Ready to click a button to accept a “PayPal MasterCard”, a “BillMeLater” instant credit offer, or some other easy credit?

Consider this first—will clicking the button hurt your credit score?  If you are in the process of trying to improve your credit score, you may want to think twice.

Most credit applications end up on your credit report as either a “hard pull” or a “soft pull”. Most applications for instant credit will show up as a hard pull (or a credit inquiry initiated by you).  Too many of these applications will cause your credit score to drop.

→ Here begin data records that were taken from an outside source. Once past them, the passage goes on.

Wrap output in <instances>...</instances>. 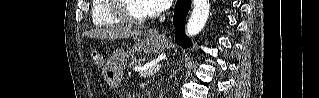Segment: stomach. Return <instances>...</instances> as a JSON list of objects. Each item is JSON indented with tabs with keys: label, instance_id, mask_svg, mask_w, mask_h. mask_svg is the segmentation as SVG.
Returning a JSON list of instances; mask_svg holds the SVG:
<instances>
[{
	"label": "stomach",
	"instance_id": "1",
	"mask_svg": "<svg viewBox=\"0 0 319 98\" xmlns=\"http://www.w3.org/2000/svg\"><path fill=\"white\" fill-rule=\"evenodd\" d=\"M168 46V41L161 35L148 32L146 37L142 40H139L132 48H128L127 51H118L117 59L114 63L104 69L103 76L106 83L114 88L118 86L121 82L122 72L126 67L127 60L129 57L137 51H144L147 53H160Z\"/></svg>",
	"mask_w": 319,
	"mask_h": 98
}]
</instances>
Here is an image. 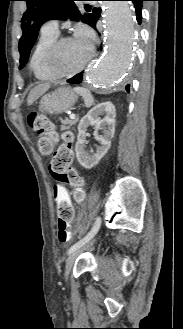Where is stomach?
Wrapping results in <instances>:
<instances>
[{
    "label": "stomach",
    "mask_w": 183,
    "mask_h": 329,
    "mask_svg": "<svg viewBox=\"0 0 183 329\" xmlns=\"http://www.w3.org/2000/svg\"><path fill=\"white\" fill-rule=\"evenodd\" d=\"M77 98L78 96L69 87H59L41 99L40 110L58 115L70 109Z\"/></svg>",
    "instance_id": "obj_1"
}]
</instances>
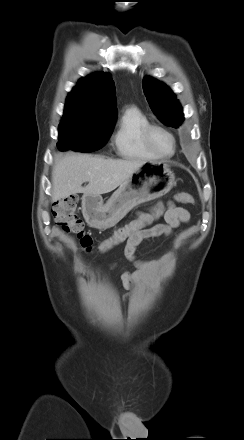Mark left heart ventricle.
<instances>
[{
  "mask_svg": "<svg viewBox=\"0 0 244 440\" xmlns=\"http://www.w3.org/2000/svg\"><path fill=\"white\" fill-rule=\"evenodd\" d=\"M151 144L155 150L164 155L171 153L173 150L171 138L167 134L158 130L152 133Z\"/></svg>",
  "mask_w": 244,
  "mask_h": 440,
  "instance_id": "1",
  "label": "left heart ventricle"
}]
</instances>
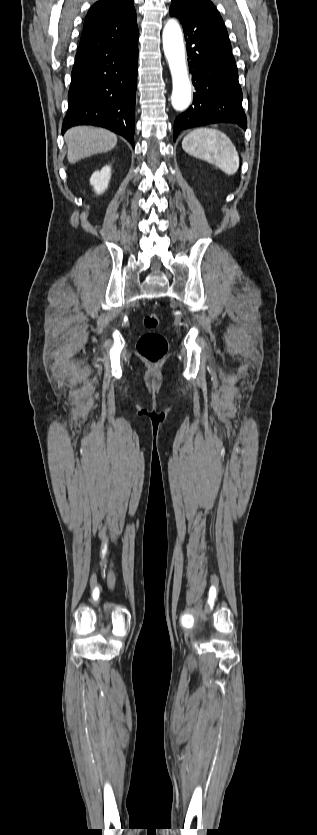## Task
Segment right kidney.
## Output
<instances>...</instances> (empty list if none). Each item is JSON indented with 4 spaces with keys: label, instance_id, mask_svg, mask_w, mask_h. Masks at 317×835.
<instances>
[{
    "label": "right kidney",
    "instance_id": "obj_1",
    "mask_svg": "<svg viewBox=\"0 0 317 835\" xmlns=\"http://www.w3.org/2000/svg\"><path fill=\"white\" fill-rule=\"evenodd\" d=\"M111 177V167L105 166L101 171L94 172L90 178V184L97 194H102L108 187Z\"/></svg>",
    "mask_w": 317,
    "mask_h": 835
}]
</instances>
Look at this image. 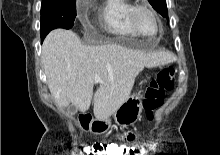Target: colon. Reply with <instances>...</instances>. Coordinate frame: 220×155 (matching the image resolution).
Wrapping results in <instances>:
<instances>
[{
	"mask_svg": "<svg viewBox=\"0 0 220 155\" xmlns=\"http://www.w3.org/2000/svg\"><path fill=\"white\" fill-rule=\"evenodd\" d=\"M175 84V69L166 67L159 71L149 82L144 92L143 106L147 117L152 119L154 112L164 101L167 91L173 89ZM134 136V135H132ZM89 155H137L139 146H106L102 143H94L87 147Z\"/></svg>",
	"mask_w": 220,
	"mask_h": 155,
	"instance_id": "5ec220e1",
	"label": "colon"
}]
</instances>
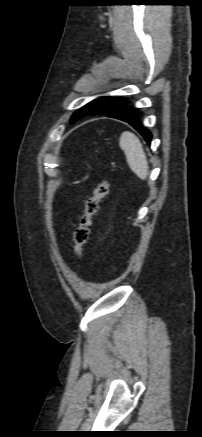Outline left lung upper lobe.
I'll return each instance as SVG.
<instances>
[{
    "mask_svg": "<svg viewBox=\"0 0 202 437\" xmlns=\"http://www.w3.org/2000/svg\"><path fill=\"white\" fill-rule=\"evenodd\" d=\"M123 105V103L112 97H99L77 110L71 117V123H74L83 116L107 114Z\"/></svg>",
    "mask_w": 202,
    "mask_h": 437,
    "instance_id": "1",
    "label": "left lung upper lobe"
}]
</instances>
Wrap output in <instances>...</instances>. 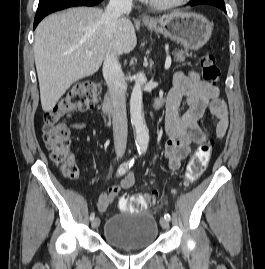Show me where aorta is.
<instances>
[{"instance_id":"obj_1","label":"aorta","mask_w":265,"mask_h":269,"mask_svg":"<svg viewBox=\"0 0 265 269\" xmlns=\"http://www.w3.org/2000/svg\"><path fill=\"white\" fill-rule=\"evenodd\" d=\"M146 80L145 74L140 72L135 77V84L130 98V117L135 130V143L139 155L147 151L149 143L148 129L143 115L142 85Z\"/></svg>"}]
</instances>
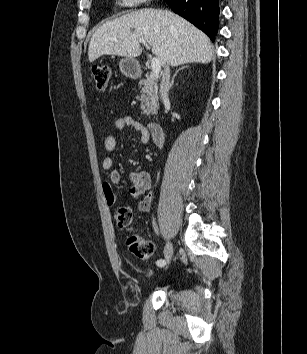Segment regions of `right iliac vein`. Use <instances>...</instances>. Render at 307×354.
<instances>
[{
  "label": "right iliac vein",
  "mask_w": 307,
  "mask_h": 354,
  "mask_svg": "<svg viewBox=\"0 0 307 354\" xmlns=\"http://www.w3.org/2000/svg\"><path fill=\"white\" fill-rule=\"evenodd\" d=\"M173 255V245L171 242H168L166 247H165V252H164V257H165V262L169 263Z\"/></svg>",
  "instance_id": "1"
}]
</instances>
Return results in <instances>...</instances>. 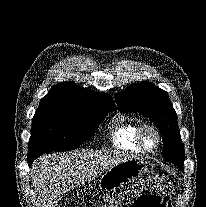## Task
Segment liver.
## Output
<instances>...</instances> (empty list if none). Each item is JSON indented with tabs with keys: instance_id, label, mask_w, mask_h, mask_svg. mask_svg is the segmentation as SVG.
Masks as SVG:
<instances>
[{
	"instance_id": "liver-1",
	"label": "liver",
	"mask_w": 206,
	"mask_h": 207,
	"mask_svg": "<svg viewBox=\"0 0 206 207\" xmlns=\"http://www.w3.org/2000/svg\"><path fill=\"white\" fill-rule=\"evenodd\" d=\"M132 158L120 152L75 150L36 159L31 168V180L38 194L39 207H56L68 191Z\"/></svg>"
}]
</instances>
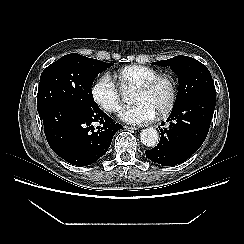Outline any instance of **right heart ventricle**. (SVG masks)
<instances>
[{
  "label": "right heart ventricle",
  "mask_w": 244,
  "mask_h": 244,
  "mask_svg": "<svg viewBox=\"0 0 244 244\" xmlns=\"http://www.w3.org/2000/svg\"><path fill=\"white\" fill-rule=\"evenodd\" d=\"M160 72L152 67L129 65L120 68L114 74L117 88L121 92L135 90L137 87L158 75Z\"/></svg>",
  "instance_id": "right-heart-ventricle-1"
}]
</instances>
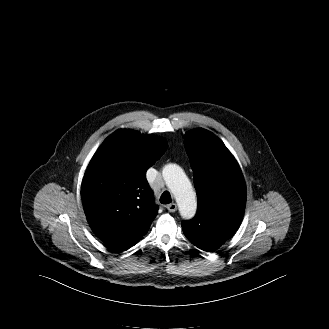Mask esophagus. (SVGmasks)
<instances>
[{
	"label": "esophagus",
	"instance_id": "34e87169",
	"mask_svg": "<svg viewBox=\"0 0 329 329\" xmlns=\"http://www.w3.org/2000/svg\"><path fill=\"white\" fill-rule=\"evenodd\" d=\"M166 208L169 212H175L177 210V205L175 203H171L167 205Z\"/></svg>",
	"mask_w": 329,
	"mask_h": 329
}]
</instances>
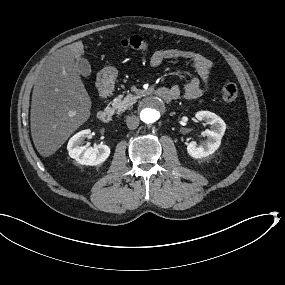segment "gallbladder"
<instances>
[{
    "label": "gallbladder",
    "instance_id": "1",
    "mask_svg": "<svg viewBox=\"0 0 285 285\" xmlns=\"http://www.w3.org/2000/svg\"><path fill=\"white\" fill-rule=\"evenodd\" d=\"M76 66L79 73L83 77H88L91 74V65L89 64L87 59L80 58L76 61Z\"/></svg>",
    "mask_w": 285,
    "mask_h": 285
}]
</instances>
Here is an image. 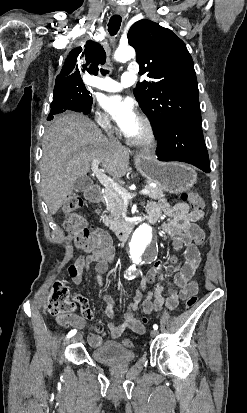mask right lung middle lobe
Returning a JSON list of instances; mask_svg holds the SVG:
<instances>
[{
  "label": "right lung middle lobe",
  "mask_w": 247,
  "mask_h": 413,
  "mask_svg": "<svg viewBox=\"0 0 247 413\" xmlns=\"http://www.w3.org/2000/svg\"><path fill=\"white\" fill-rule=\"evenodd\" d=\"M89 93L82 81H76L56 83L53 95L54 97L76 96L89 99L91 97Z\"/></svg>",
  "instance_id": "right-lung-middle-lobe-1"
}]
</instances>
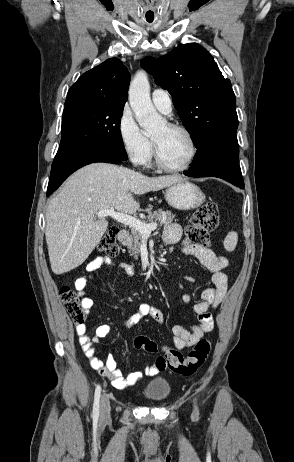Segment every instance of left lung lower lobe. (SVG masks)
<instances>
[{"mask_svg":"<svg viewBox=\"0 0 294 462\" xmlns=\"http://www.w3.org/2000/svg\"><path fill=\"white\" fill-rule=\"evenodd\" d=\"M239 146L236 132H229L211 143L198 148L190 169L184 175L190 177L213 176L244 188L238 164Z\"/></svg>","mask_w":294,"mask_h":462,"instance_id":"1","label":"left lung lower lobe"}]
</instances>
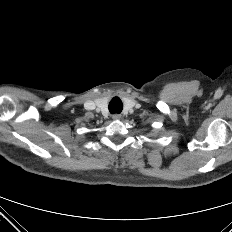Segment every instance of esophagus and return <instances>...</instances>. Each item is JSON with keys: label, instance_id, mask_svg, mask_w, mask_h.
Instances as JSON below:
<instances>
[{"label": "esophagus", "instance_id": "esophagus-1", "mask_svg": "<svg viewBox=\"0 0 232 232\" xmlns=\"http://www.w3.org/2000/svg\"><path fill=\"white\" fill-rule=\"evenodd\" d=\"M112 118L114 120H120L121 119V115L120 114H114V115H112Z\"/></svg>", "mask_w": 232, "mask_h": 232}]
</instances>
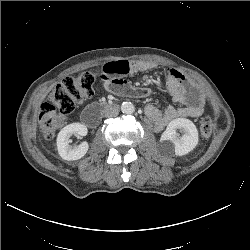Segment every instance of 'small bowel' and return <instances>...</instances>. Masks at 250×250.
Returning <instances> with one entry per match:
<instances>
[{
  "mask_svg": "<svg viewBox=\"0 0 250 250\" xmlns=\"http://www.w3.org/2000/svg\"><path fill=\"white\" fill-rule=\"evenodd\" d=\"M151 68L152 65L146 62L112 61L103 66L100 78L104 86L115 94L141 98L148 96L151 90L130 86L124 77ZM165 88L173 102L180 106L171 105L163 111L154 105L146 106V121L155 131H162L168 123L175 119L202 115L205 103L204 97L197 86L189 82L183 73L175 69H169Z\"/></svg>",
  "mask_w": 250,
  "mask_h": 250,
  "instance_id": "1",
  "label": "small bowel"
}]
</instances>
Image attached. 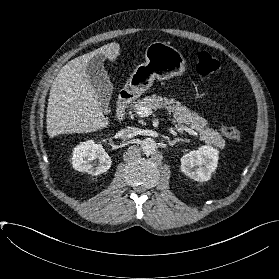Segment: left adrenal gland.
Instances as JSON below:
<instances>
[{"instance_id":"a2214340","label":"left adrenal gland","mask_w":279,"mask_h":279,"mask_svg":"<svg viewBox=\"0 0 279 279\" xmlns=\"http://www.w3.org/2000/svg\"><path fill=\"white\" fill-rule=\"evenodd\" d=\"M177 142H188V140H187V139H183V138H175L174 140H169V141H168V144H169L170 146H173V145H175Z\"/></svg>"}]
</instances>
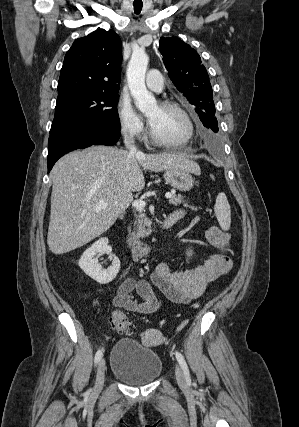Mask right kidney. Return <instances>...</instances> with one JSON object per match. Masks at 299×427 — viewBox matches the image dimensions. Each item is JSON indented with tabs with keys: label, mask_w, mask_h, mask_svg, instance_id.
<instances>
[{
	"label": "right kidney",
	"mask_w": 299,
	"mask_h": 427,
	"mask_svg": "<svg viewBox=\"0 0 299 427\" xmlns=\"http://www.w3.org/2000/svg\"><path fill=\"white\" fill-rule=\"evenodd\" d=\"M112 248L108 245V238H100L93 243L79 259V266L86 275L100 284L111 282L120 270V261L113 258L112 265L107 269H102L98 261V256L103 254L111 255Z\"/></svg>",
	"instance_id": "ca27d5eb"
}]
</instances>
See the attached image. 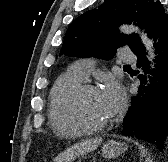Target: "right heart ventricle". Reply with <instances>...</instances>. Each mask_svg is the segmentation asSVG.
<instances>
[{
	"instance_id": "e07e8e85",
	"label": "right heart ventricle",
	"mask_w": 168,
	"mask_h": 162,
	"mask_svg": "<svg viewBox=\"0 0 168 162\" xmlns=\"http://www.w3.org/2000/svg\"><path fill=\"white\" fill-rule=\"evenodd\" d=\"M83 81L71 68L61 74L54 82L49 96L48 118L53 131L61 137H75L85 131L74 124L64 112V102L69 93Z\"/></svg>"
}]
</instances>
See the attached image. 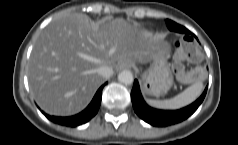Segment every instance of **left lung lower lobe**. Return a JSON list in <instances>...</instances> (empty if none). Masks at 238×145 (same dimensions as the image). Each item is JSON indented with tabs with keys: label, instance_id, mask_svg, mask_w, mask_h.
I'll return each mask as SVG.
<instances>
[{
	"label": "left lung lower lobe",
	"instance_id": "1",
	"mask_svg": "<svg viewBox=\"0 0 238 145\" xmlns=\"http://www.w3.org/2000/svg\"><path fill=\"white\" fill-rule=\"evenodd\" d=\"M174 24L176 26L174 27V30L172 31L185 33L186 34L185 37H188V38H190L188 36L189 34L193 35L185 27L178 25L176 23ZM206 92H207V88L204 90L202 95L194 103L180 110H175V111L157 110V109L149 107L146 104V102L144 101L141 95L139 83L137 80H135L132 91H131V100H132L134 111L141 119H143L145 122L153 126L166 127L169 125L182 122L183 120L191 116L204 100Z\"/></svg>",
	"mask_w": 238,
	"mask_h": 145
}]
</instances>
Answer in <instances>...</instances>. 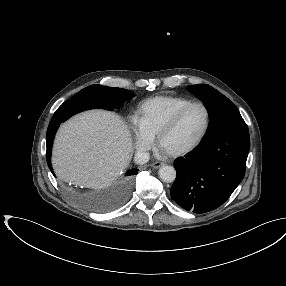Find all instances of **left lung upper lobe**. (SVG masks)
<instances>
[{
  "label": "left lung upper lobe",
  "instance_id": "1",
  "mask_svg": "<svg viewBox=\"0 0 286 286\" xmlns=\"http://www.w3.org/2000/svg\"><path fill=\"white\" fill-rule=\"evenodd\" d=\"M188 90L207 108L210 124L204 138L225 131H248L237 107L219 91L207 84L190 85Z\"/></svg>",
  "mask_w": 286,
  "mask_h": 286
}]
</instances>
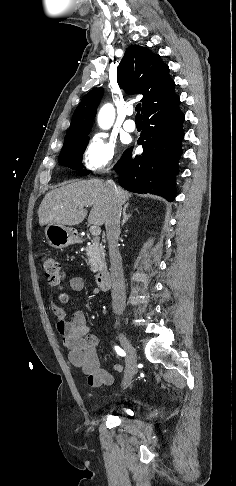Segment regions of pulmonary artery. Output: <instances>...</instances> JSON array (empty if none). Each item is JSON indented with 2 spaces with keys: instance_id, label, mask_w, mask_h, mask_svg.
<instances>
[{
  "instance_id": "1",
  "label": "pulmonary artery",
  "mask_w": 236,
  "mask_h": 486,
  "mask_svg": "<svg viewBox=\"0 0 236 486\" xmlns=\"http://www.w3.org/2000/svg\"><path fill=\"white\" fill-rule=\"evenodd\" d=\"M133 114V109L132 108H129L127 110V115L128 116H131ZM124 129L127 131V132H134L136 130V124H135V121L132 120V119H127L125 122H124Z\"/></svg>"
}]
</instances>
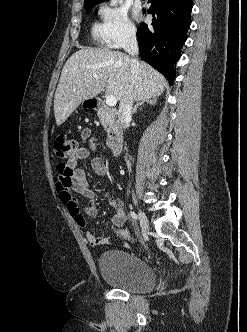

A “hard pull” usually refers to credit inquiries that are initiated by you. For example, if you apply for a credit card or a car loan, a creditor “pulls” your credit report to see if they should give you the loan or the credit card (and at what rate).  When you click the button to accept an instant credit offer online, you are applying for credit, and the lender will pull your credit report. 

Sometimes, not every credit inquiry (even those initiated by you) is considered a “hard pull”.  These are called “soft pulls”.  They are still voluntary inquiries, but do not affect your credit score in the same way.  They are often used by companies when they send you a pre-approved credit offer, or when they are simply trying to verify your identity. 

Typically, clicking “accept” or “apply” for an online credit offer results in a hard pull.

As a result, the inquiry will show up on your credit reports.  All three major credit bureaus report both “hard pulls” and “soft pulls”, although each bureau uses different terms to describe them.  For example, TransUnion calls them either “regular inquiries” (similar to a hard pull… they stay on your report for up to 2 years) or “account review inquiries” (similar to a soft pull ... these are not shown to others, and are only displayed to you). 

Both Experian and Equifax use similar techniques to track hard pulls and soft pulls.

Think before you click “accept” on an online credit offer.  If your credit score is already good, and you are not working to improve it, go ahead and accept the offer if it is a good deal.  If you are in the process of trying to improve your credit score, you may want to think twice.